_What you will do_. Would it be possible to quote, exactly and in full, the lines from the one with "text_box [74, 324, 1500, 921]" through the end of the entries below?

Dataset items

^^^^

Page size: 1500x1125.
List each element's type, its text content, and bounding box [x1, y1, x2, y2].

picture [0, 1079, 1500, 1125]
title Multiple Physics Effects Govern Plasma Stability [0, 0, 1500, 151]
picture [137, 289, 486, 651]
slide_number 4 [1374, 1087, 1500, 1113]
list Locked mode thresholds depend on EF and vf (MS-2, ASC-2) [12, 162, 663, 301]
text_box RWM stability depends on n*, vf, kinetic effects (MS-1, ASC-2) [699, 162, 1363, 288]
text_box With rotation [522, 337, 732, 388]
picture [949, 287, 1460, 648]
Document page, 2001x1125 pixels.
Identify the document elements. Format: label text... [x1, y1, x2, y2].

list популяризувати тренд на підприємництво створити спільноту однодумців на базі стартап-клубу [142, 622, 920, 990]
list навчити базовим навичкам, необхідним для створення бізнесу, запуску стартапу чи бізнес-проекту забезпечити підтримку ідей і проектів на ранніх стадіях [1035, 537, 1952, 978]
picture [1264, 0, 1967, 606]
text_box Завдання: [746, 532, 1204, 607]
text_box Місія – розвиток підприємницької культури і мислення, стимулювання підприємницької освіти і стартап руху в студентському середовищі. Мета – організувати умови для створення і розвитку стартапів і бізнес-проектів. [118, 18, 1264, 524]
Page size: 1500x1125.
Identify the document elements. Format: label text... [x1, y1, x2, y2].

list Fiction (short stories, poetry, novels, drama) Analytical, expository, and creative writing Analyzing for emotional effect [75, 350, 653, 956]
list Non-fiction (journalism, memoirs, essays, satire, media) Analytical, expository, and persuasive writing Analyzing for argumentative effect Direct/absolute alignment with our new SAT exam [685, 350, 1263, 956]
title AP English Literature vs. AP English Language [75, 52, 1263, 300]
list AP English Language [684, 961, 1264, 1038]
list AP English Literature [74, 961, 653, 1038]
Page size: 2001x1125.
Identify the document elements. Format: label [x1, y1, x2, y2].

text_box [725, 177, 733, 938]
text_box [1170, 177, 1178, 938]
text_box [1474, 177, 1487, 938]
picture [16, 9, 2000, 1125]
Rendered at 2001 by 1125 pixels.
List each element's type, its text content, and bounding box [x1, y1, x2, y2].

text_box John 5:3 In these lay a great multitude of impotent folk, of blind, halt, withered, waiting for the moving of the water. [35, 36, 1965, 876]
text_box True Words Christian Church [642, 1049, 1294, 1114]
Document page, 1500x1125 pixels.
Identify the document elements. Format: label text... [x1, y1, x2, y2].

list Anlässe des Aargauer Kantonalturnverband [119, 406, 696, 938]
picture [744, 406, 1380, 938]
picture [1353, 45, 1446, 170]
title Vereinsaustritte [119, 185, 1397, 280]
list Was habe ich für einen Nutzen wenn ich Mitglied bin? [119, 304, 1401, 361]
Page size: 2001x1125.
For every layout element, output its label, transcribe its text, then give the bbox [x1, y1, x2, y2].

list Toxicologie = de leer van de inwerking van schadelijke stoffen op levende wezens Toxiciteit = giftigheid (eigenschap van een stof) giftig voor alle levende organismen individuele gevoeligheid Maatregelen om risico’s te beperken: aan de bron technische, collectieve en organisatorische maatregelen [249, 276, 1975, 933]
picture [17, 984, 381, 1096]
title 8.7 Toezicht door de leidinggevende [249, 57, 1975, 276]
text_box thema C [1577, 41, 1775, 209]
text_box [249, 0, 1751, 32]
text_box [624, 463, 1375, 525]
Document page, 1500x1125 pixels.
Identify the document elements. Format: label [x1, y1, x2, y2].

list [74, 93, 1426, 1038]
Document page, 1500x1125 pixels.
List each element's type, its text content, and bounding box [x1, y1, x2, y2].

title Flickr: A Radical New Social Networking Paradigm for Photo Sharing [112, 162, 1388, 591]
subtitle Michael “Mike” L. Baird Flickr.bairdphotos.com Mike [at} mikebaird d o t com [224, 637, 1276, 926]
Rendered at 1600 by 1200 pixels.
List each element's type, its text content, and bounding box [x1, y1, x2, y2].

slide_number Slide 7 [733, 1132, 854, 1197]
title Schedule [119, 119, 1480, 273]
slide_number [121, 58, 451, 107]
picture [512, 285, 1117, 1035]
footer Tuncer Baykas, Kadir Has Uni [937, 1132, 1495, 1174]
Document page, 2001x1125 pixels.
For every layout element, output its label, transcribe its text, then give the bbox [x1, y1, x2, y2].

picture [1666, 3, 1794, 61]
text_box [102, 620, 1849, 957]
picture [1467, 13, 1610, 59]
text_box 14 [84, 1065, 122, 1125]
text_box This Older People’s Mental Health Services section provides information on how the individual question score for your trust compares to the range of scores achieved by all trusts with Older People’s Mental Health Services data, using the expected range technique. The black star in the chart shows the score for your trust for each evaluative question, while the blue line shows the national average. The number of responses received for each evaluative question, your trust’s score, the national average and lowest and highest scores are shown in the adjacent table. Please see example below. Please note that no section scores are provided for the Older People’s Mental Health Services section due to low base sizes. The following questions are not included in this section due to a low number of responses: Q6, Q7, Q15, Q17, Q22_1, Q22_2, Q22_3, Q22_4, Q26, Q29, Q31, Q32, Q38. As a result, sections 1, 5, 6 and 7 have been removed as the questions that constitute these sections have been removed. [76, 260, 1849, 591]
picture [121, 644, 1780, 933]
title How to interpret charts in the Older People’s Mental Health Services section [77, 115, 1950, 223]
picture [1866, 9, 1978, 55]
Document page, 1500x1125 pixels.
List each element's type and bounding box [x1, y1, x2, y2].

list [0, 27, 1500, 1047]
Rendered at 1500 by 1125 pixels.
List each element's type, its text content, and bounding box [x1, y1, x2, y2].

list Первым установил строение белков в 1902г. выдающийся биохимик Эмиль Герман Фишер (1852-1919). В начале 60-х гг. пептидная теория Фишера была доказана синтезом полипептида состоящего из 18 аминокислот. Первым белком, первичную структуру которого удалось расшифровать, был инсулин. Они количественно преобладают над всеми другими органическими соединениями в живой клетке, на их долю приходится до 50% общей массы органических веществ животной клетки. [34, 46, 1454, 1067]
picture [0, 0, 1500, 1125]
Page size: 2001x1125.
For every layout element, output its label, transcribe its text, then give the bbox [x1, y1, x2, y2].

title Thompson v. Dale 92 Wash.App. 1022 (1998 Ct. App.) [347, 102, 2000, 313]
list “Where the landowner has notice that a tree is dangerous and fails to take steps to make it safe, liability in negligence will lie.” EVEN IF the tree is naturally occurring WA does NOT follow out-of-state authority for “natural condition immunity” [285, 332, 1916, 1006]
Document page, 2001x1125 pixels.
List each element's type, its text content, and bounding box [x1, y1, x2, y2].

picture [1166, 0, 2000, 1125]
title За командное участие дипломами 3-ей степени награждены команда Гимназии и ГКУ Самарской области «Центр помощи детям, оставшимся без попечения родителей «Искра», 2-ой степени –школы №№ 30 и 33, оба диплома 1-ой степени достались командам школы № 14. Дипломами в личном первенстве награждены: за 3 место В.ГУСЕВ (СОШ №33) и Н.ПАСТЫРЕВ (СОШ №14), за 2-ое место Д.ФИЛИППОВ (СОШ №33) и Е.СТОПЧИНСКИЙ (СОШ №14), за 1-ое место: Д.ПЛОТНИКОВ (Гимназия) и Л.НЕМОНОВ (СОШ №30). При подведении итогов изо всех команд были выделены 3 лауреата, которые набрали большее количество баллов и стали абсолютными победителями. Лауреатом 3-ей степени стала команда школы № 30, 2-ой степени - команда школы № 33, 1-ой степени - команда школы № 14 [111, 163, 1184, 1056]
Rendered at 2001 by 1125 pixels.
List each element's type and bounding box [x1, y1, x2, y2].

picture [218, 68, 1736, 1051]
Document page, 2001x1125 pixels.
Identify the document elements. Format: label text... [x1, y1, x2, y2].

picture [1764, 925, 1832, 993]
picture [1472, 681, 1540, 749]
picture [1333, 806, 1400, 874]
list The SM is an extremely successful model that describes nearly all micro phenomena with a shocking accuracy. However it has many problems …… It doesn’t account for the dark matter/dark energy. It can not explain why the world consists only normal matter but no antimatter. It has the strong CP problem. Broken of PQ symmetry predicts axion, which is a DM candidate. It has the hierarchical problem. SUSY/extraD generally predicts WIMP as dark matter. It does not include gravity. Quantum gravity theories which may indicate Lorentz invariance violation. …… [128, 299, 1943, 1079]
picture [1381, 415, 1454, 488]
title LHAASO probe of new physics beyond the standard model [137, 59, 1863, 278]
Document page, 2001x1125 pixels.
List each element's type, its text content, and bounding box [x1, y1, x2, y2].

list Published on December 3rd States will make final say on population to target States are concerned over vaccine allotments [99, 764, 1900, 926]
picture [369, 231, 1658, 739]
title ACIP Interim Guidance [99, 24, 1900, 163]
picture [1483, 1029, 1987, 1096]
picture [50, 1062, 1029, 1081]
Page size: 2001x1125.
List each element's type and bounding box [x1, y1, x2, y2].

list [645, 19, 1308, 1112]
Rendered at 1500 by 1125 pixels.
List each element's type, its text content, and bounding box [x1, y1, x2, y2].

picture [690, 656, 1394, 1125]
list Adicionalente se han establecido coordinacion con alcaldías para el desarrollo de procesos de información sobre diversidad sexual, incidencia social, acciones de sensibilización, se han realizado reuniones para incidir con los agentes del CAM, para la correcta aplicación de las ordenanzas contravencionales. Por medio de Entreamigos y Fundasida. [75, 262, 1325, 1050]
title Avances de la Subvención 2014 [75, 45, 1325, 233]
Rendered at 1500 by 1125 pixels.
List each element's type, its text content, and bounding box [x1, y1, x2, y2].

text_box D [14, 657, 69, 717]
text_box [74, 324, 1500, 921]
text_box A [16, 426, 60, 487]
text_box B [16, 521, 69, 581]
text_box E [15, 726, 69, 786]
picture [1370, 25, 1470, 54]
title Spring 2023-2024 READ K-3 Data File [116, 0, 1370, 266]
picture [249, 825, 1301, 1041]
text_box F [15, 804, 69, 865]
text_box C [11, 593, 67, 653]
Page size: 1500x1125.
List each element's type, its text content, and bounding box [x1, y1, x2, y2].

^^^^

_Reply_.
text_box [74, 324, 1500, 921]
text_box A [16, 426, 60, 487]
text_box B [16, 521, 69, 581]
text_box E [15, 726, 69, 786]
picture [1370, 25, 1470, 54]
title Spring 2023-2024 READ K-3 Data File [116, 0, 1370, 266]
picture [249, 825, 1301, 1041]
text_box F [15, 804, 69, 865]
text_box C [11, 593, 67, 653]
Page size: 1500x1125.
List each element's type, its text content, and bounding box [x1, y1, x2, y2].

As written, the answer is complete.